PSA for any grad student in this situation: get a lawyer, ASAP, to protect your own career.

Universities care about money and reputation. Individuals at universities care about their careers.

With exceptions of some saintly individual faculty members, a university is like a big for-profit corporation, only with less accountability.

Faculty bring in money, are strongly linked to reputation (scandal news articles may even say the university name in headlines rather than the person's name), and faculty are hard to get rid of.

Students are completely disposable, there will always be undamaged replacements standing by, and turnover means that soon hardly anyone at the university will even have heard of the student or internal scandal.
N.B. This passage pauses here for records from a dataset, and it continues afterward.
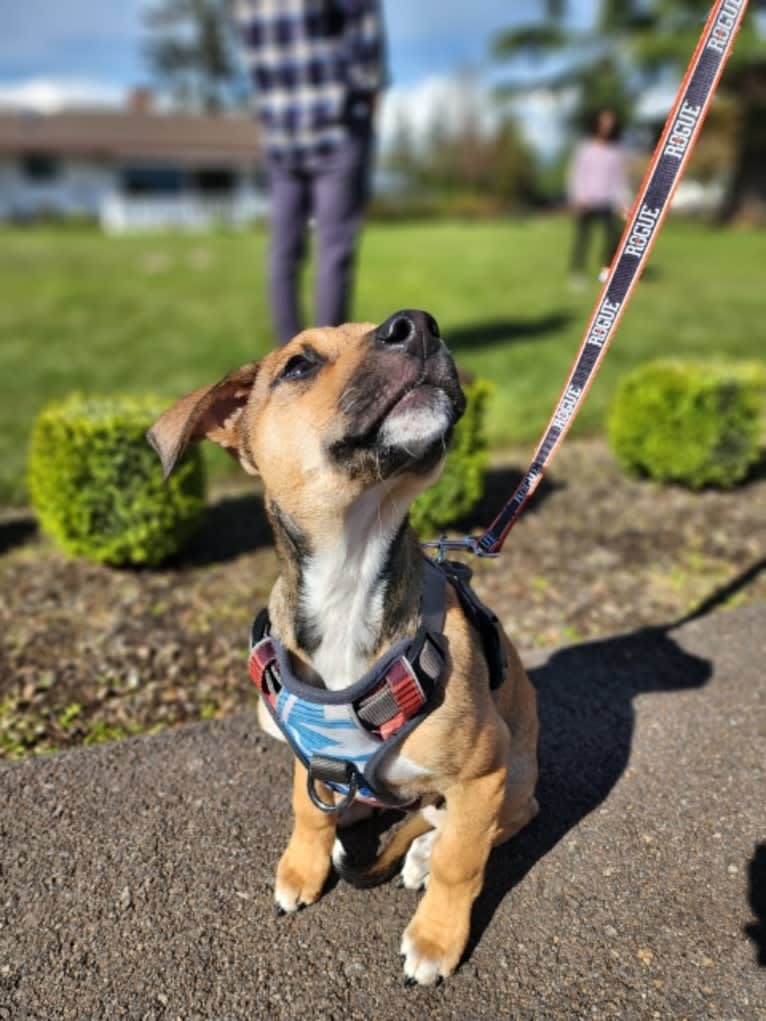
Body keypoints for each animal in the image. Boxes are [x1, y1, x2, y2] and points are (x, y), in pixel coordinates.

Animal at [150, 308, 539, 980]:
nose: (418, 324)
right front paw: (303, 867)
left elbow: (462, 865)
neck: (349, 578)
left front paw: (437, 939)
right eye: (298, 364)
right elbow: (306, 810)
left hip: (514, 780)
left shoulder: (484, 770)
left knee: (475, 827)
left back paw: (422, 853)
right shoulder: (304, 755)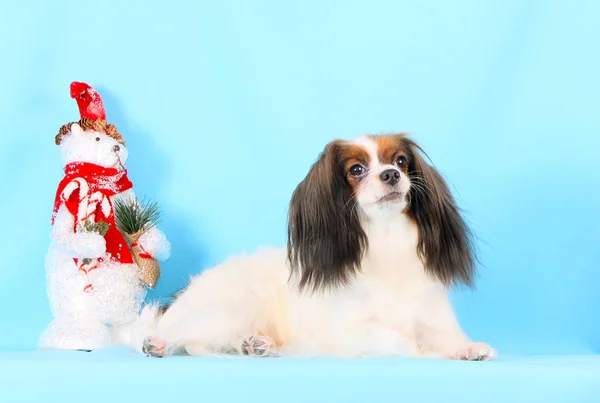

Unless you're really lucky, the university's position will be to suppress the messenger.

But if you go in with a lawyer, the lawyer may help your whistleblowing to be taken more seriously, and may also help you negotiate a deal to save your career. (For example of help, you need the university's/department's help in switching advisors gracefully, with funding, even as the uni/dept is trying to minimize the number of people who know about the scandal.)

I found mistakes in the spreadsheet backing up 2 published articles (corporate governance). The (tenured Ivy) professor responded by paying me (after I’d graduated) to write a comprehensive working paper that relied on a fixed spreadsheet and rebutted the articles.

Integrity is hard, but reputations are lifelong.